TASK TO COMPLETE —
The records follow. Copy them exactly, but omit the pictures.

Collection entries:
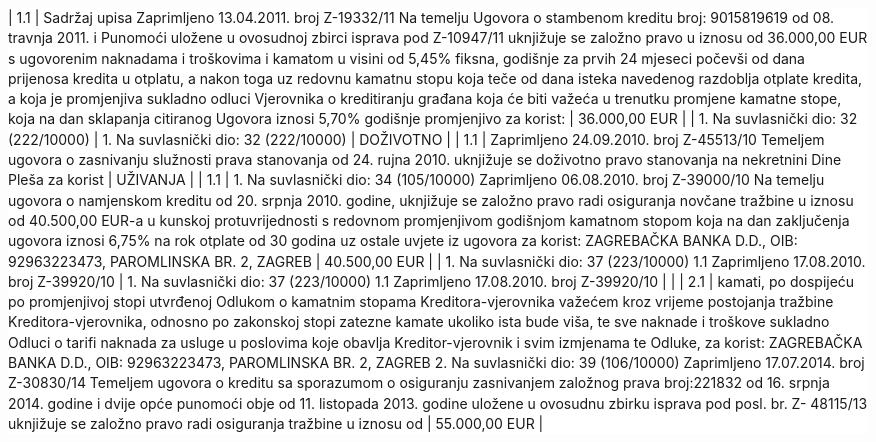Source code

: | 1.1                                                                               | Sadržaj upisa Zaprimljeno 13.04.2011. broj Z-19332/11 Na temelju Ugovora o stambenom kreditu broj: 9015819619 od 08. travnja 2011. i Punomoći uložene u ovosudnoj zbirci isprava pod Z-10947/11 uknjižuje se založno pravo u iznosu od 36.000,00 EUR s ugovorenim naknadama i troškovima i kamatom u visini od 5,45% fiksna, godišnje za prvih 24 mjeseci počevši od dana prijenosa kredita u otplatu, a nakon toga uz redovnu kamatnu stopu koja teče od dana isteka navedenog razdoblja otplate kredita, a koja je promjenjiva sukladno odluci Vjerovnika o kreditiranju građana koja će biti važeća u trenutku promjene kamatne stope, koja na dan sklapanja citiranog Ugovora iznosi 5,70% godišnje promjenjivo za korist:                                                                                                                              | 36.000,00 EUR                            |
| 1. Na suvlasnički dio: 32 (222/10000)                                             | 1. Na suvlasnički dio: 32 (222/10000)                                                                                                                                                                                                                                                                                                                                                                                                                                                                                                                                                                                                                                                                                                                                                                                                                       | DOŽIVOTNO                                |
| 1.1                                                                               | Zaprimljeno 24.09.2010. broj Z-45513/10 Temeljem ugovora o zasnivanju služnosti prava stanovanja od 24. rujna 2010. uknjižuje se doživotno pravo stanovanja na nekretnini Dine Pleša za korist                                                                                                                                                                                                                                                                                                                                                                                                                                                                                                                                                                                                                                                              | UŽIVANJA                                 |
| 1.1                                                                               | 1. Na suvlasnički dio: 34 (105/10000) Zaprimljeno 06.08.2010. broj Z-39000/10 Na temelju ugovora o namjenskom kreditu od 20. srpnja 2010. godine, uknjižuje se založno pravo radi osiguranja novčane tražbine u iznosu od 40.500,00 EUR-a u kunskoj protuvrijednosti s redovnom promjenjivom godišnjom kamatnom stopom koja na dan zaključenja ugovora iznosi 6,75% na rok otplate od 30 godina uz ostale uvjete iz ugovora za korist: ZAGREBAČKA BANKA D.D., OIB: 92963223473, PAROMLINSKA BR. 2, ZAGREB                                                                                                                                                                                                                                                                                                                                                   | 40.500,00 EUR                            |
| 1. Na suvlasnički dio: 37 (223/10000) 1.1 Zaprimljeno 17.08.2010. broj Z-39920/10 | 1. Na suvlasnički dio: 37 (223/10000) 1.1 Zaprimljeno 17.08.2010. broj Z-39920/10                                                                                                                                                                                                                                                                                                                                                                                                                                                                                                                                                                                                                                                                                                                                                                           |                                          |
| 2.1                                                                               | kamati, po dospijeću po promjenjivoj stopi utvrđenoj Odlukom o kamatnim stopama Kreditora-vjerovnika važećem kroz vrijeme postojanja tražbine Kreditora-vjerovnika, odnosno po zakonskoj stopi zatezne kamate ukoliko ista bude viša, te sve naknade i troškove sukladno Odluci o tarifi naknada za usluge u poslovima koje obavlja Kreditor-vjerovnik i svim izmjenama te Odluke, za korist: ZAGREBAČKA BANKA D.D., OIB: 92963223473, PAROMLINSKA BR. 2, ZAGREB 2. Na suvlasnički dio: 39 (106/10000) Zaprimljeno 17.07.2014. broj Z-30830/14 Temeljem ugovora o kreditu sa sporazumom o osiguranju zasnivanjem založnog prava broj:221832 od 16. srpnja 2014. godine i dvije opće punomoći obje od 11. listopada 2013. godine uložene u ovosudnu zbirku isprava pod posl. br. Z- 48115/13 uknjižuje se založno pravo radi osiguranja tražbine u iznosu od | 55.000,00 EUR                            |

SOLUTION FOR THIS TASK —
Source code

: | 1.1                                                                               | Sadržaj upisa Zaprimljeno 13.04.2011. broj Z-19332/11 Na temelju Ugovora o stambenom kreditu broj: 9015819619 od 08. travnja 2011. i Punomoći uložene u ovosudnoj zbirci isprava pod Z-10947/11 uknjižuje se založno pravo u iznosu od 36.000,00 EUR s ugovorenim naknadama i troškovima i kamatom u visini od 5,45% fiksna, godišnje za prvih 24 mjeseci počevši od dana prijenosa kredita u otplatu, a nakon toga uz redovnu kamatnu stopu koja teče od dana isteka navedenog razdoblja otplate kredita, a koja je promjenjiva sukladno odluci Vjerovnika o kreditiranju građana koja će biti važeća u trenutku promjene kamatne stope, koja na dan sklapanja citiranog Ugovora iznosi 5,70% godišnje promjenjivo za korist:                                                                                                                              | 36.000,00 EUR                            |
| 1. Na suvlasnički dio: 32 (222/10000)                                             | 1. Na suvlasnički dio: 32 (222/10000)                                                                                                                                                                                                                                                                                                                                                                                                                                                                                                                                                                                                                                                                                                                                                                                                                       | DOŽIVOTNO                                |
| 1.1                                                                               | Zaprimljeno 24.09.2010. broj Z-45513/10 Temeljem ugovora o zasnivanju služnosti prava stanovanja od 24. rujna 2010. uknjižuje se doživotno pravo stanovanja na nekretnini Dine Pleša za korist                                                                                                                                                                                                                                                                                                                                                                                                                                                                                                                                                                                                                                                              | UŽIVANJA                                 |
| 1.1                                                                               | 1. Na suvlasnički dio: 34 (105/10000) Zaprimljeno 06.08.2010. broj Z-39000/10 Na temelju ugovora o namjenskom kreditu od 20. srpnja 2010. godine, uknjižuje se založno pravo radi osiguranja novčane tražbine u iznosu od 40.500,00 EUR-a u kunskoj protuvrijednosti s redovnom promjenjivom godišnjom kamatnom stopom koja na dan zaključenja ugovora iznosi 6,75% na rok otplate od 30 godina uz ostale uvjete iz ugovora za korist: ZAGREBAČKA BANKA D.D., OIB: 92963223473, PAROMLINSKA BR. 2, ZAGREB                                                                                                                                                                                                                                                                                                                                                   | 40.500,00 EUR                            |
| 1. Na suvlasnički dio: 37 (223/10000) 1.1 Zaprimljeno 17.08.2010. broj Z-39920/10 | 1. Na suvlasnički dio: 37 (223/10000) 1.1 Zaprimljeno 17.08.2010. broj Z-39920/10                                                                                                                                                                                                                                                                                                                                                                                                                                                                                                                                                                                                                                                                                                                                                                           |                                          |
| 2.1                                                                               | kamati, po dospijeću po promjenjivoj stopi utvrđenoj Odlukom o kamatnim stopama Kreditora-vjerovnika važećem kroz vrijeme postojanja tražbine Kreditora-vjerovnika, odnosno po zakonskoj stopi zatezne kamate ukoliko ista bude viša, te sve naknade i troškove sukladno Odluci o tarifi naknada za usluge u poslovima koje obavlja Kreditor-vjerovnik i svim izmjenama te Odluke, za korist: ZAGREBAČKA BANKA D.D., OIB: 92963223473, PAROMLINSKA BR. 2, ZAGREB 2. Na suvlasnički dio: 39 (106/10000) Zaprimljeno 17.07.2014. broj Z-30830/14 Temeljem ugovora o kreditu sa sporazumom o osiguranju zasnivanjem založnog prava broj:221832 od 16. srpnja 2014. godine i dvije opće punomoći obje od 11. listopada 2013. godine uložene u ovosudnu zbirku isprava pod posl. br. Z- 48115/13 uknjižuje se založno pravo radi osiguranja tražbine u iznosu od | 55.000,00 EUR                            |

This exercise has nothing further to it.